[Collected data]

============================================================

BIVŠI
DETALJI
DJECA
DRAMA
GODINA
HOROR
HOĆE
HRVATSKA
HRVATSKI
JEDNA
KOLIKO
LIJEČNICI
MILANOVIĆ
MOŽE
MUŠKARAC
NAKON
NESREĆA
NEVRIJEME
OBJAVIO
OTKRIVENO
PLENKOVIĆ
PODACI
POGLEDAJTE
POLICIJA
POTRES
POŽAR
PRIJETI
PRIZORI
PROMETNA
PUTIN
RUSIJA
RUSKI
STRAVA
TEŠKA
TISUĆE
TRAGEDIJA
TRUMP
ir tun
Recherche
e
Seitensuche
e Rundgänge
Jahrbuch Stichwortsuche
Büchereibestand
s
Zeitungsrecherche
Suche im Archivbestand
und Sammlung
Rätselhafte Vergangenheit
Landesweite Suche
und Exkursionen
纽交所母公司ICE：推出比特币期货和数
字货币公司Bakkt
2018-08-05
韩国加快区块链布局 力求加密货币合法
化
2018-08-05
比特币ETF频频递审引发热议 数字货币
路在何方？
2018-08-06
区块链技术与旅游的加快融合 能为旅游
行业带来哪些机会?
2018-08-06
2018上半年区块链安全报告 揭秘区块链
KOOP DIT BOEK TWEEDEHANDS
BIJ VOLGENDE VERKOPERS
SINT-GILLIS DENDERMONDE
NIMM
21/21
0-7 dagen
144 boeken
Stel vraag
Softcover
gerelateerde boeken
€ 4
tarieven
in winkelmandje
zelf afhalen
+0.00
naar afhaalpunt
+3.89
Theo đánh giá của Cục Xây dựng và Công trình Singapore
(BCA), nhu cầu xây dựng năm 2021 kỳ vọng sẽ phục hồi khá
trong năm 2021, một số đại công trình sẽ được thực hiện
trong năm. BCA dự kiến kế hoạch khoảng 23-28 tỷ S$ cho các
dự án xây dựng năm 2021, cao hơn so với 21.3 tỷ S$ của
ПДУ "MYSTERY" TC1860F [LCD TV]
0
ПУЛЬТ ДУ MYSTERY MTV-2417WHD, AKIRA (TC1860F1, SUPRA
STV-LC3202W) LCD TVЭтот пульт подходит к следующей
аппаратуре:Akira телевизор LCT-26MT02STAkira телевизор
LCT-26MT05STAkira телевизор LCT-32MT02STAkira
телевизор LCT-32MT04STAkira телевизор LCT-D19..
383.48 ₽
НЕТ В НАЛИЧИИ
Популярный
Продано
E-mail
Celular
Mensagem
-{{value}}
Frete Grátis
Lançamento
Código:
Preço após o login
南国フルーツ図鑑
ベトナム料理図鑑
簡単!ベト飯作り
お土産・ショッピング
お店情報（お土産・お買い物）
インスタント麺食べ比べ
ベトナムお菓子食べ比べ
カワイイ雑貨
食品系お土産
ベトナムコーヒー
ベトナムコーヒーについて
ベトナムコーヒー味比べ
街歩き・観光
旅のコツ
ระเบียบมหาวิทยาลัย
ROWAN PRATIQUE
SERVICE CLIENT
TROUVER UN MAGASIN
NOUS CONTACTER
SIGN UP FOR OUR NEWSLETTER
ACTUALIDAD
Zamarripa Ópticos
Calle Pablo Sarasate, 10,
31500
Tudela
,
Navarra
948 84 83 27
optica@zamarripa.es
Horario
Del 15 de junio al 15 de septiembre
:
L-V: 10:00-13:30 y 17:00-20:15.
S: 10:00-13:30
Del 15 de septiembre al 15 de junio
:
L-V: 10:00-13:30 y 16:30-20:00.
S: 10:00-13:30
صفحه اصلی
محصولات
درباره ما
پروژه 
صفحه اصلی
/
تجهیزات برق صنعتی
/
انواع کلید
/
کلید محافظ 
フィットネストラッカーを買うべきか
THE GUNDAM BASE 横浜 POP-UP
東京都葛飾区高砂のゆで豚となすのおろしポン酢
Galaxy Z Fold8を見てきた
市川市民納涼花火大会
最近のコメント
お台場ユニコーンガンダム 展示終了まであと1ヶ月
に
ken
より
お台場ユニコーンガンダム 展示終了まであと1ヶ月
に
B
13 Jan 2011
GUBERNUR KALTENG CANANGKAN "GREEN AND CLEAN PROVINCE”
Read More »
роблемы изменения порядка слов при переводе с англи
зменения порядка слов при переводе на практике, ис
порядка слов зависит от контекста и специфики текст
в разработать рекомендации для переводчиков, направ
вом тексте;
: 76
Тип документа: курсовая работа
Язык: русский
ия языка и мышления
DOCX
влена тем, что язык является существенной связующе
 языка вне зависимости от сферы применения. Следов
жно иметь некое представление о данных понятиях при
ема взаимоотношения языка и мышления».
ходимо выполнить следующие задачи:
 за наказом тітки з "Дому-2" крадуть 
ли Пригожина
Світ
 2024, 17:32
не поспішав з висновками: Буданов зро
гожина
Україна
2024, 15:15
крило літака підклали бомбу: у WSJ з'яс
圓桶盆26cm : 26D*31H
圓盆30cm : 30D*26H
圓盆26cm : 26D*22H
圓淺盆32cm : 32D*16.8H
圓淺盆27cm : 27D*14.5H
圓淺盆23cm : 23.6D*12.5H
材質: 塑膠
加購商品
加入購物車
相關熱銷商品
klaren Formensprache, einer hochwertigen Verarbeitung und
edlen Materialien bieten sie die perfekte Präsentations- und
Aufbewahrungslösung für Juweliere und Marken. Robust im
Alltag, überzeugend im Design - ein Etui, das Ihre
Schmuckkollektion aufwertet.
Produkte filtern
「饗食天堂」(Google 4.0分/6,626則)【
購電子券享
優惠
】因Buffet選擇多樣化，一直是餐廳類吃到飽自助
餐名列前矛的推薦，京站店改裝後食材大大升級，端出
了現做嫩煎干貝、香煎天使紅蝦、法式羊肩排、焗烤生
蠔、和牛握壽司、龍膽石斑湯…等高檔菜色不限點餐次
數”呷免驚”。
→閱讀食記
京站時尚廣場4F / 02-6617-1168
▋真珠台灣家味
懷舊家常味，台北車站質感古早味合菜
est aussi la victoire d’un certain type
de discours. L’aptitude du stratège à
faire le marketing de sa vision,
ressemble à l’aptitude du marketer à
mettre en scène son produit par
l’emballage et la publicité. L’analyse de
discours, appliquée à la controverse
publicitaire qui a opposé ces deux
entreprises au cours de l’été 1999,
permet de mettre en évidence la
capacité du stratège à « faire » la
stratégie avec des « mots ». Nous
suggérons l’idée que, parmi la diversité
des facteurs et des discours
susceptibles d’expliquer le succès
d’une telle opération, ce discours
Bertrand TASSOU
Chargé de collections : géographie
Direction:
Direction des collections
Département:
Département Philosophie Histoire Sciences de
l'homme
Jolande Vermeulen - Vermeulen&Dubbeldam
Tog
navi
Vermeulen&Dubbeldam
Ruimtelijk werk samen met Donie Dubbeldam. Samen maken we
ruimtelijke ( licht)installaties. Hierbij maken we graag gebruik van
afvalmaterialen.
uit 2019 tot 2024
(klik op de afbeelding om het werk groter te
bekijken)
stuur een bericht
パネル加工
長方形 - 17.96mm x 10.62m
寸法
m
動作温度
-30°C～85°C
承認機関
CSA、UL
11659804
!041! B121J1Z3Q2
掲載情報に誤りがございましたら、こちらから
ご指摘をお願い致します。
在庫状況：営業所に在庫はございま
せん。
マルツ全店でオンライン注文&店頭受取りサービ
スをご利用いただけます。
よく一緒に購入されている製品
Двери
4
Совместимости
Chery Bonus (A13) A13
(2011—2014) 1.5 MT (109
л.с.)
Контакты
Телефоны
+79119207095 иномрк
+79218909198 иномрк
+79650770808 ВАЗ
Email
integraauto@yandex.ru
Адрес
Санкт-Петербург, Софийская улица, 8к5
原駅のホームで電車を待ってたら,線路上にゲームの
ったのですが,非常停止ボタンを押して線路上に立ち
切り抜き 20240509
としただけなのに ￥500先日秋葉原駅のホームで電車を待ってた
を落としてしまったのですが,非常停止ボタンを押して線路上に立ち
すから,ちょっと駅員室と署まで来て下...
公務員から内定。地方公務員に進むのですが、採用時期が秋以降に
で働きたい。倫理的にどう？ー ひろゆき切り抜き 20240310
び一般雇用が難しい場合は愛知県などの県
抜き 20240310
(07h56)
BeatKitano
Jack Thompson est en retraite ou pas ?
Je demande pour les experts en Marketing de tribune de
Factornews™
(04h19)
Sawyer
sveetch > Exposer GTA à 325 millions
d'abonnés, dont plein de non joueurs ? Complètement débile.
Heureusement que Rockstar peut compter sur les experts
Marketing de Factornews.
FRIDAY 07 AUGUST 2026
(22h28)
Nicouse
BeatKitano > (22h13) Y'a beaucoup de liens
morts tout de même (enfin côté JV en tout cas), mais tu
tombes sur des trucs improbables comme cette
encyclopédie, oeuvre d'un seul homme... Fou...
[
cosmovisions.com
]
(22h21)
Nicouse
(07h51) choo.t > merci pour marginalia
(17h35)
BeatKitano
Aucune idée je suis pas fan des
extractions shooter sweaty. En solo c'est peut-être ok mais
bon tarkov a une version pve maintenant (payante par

============================================================

Task statement: Your task is to retype the entries verbatim, starting with the line that holds "trong năm 2021, một" and stopping after the line that holds "ระเบียบมหาวิทยาลัย".

Answer space:
trong năm 2021, một số đại công trình sẽ được thực hiện
trong năm. BCA dự kiến kế hoạch khoảng 23-28 tỷ S$ cho các
dự án xây dựng năm 2021, cao hơn so với 21.3 tỷ S$ của
ПДУ "MYSTERY" TC1860F [LCD TV]
0
ПУЛЬТ ДУ MYSTERY MTV-2417WHD, AKIRA (TC1860F1, SUPRA
STV-LC3202W) LCD TVЭтот пульт подходит к следующей
аппаратуре:Akira телевизор LCT-26MT02STAkira телевизор
LCT-26MT05STAkira телевизор LCT-32MT02STAkira
телевизор LCT-32MT04STAkira телевизор LCT-D19..
383.48 ₽
НЕТ В НАЛИЧИИ
Популярный
Продано
E-mail
Celular
Mensagem
-{{value}}
Frete Grátis
Lançamento
Código:
Preço após o login
南国フルーツ図鑑
ベトナム料理図鑑
簡単!ベト飯作り
お土産・ショッピング
お店情報（お土産・お買い物）
インスタント麺食べ比べ
ベトナムお菓子食べ比べ
カワイイ雑貨
食品系お土産
ベトナムコーヒー
ベトナムコーヒーについて
ベトナムコーヒー味比べ
街歩き・観光
旅のコツ
ระเบียบมหาวิทยาลัย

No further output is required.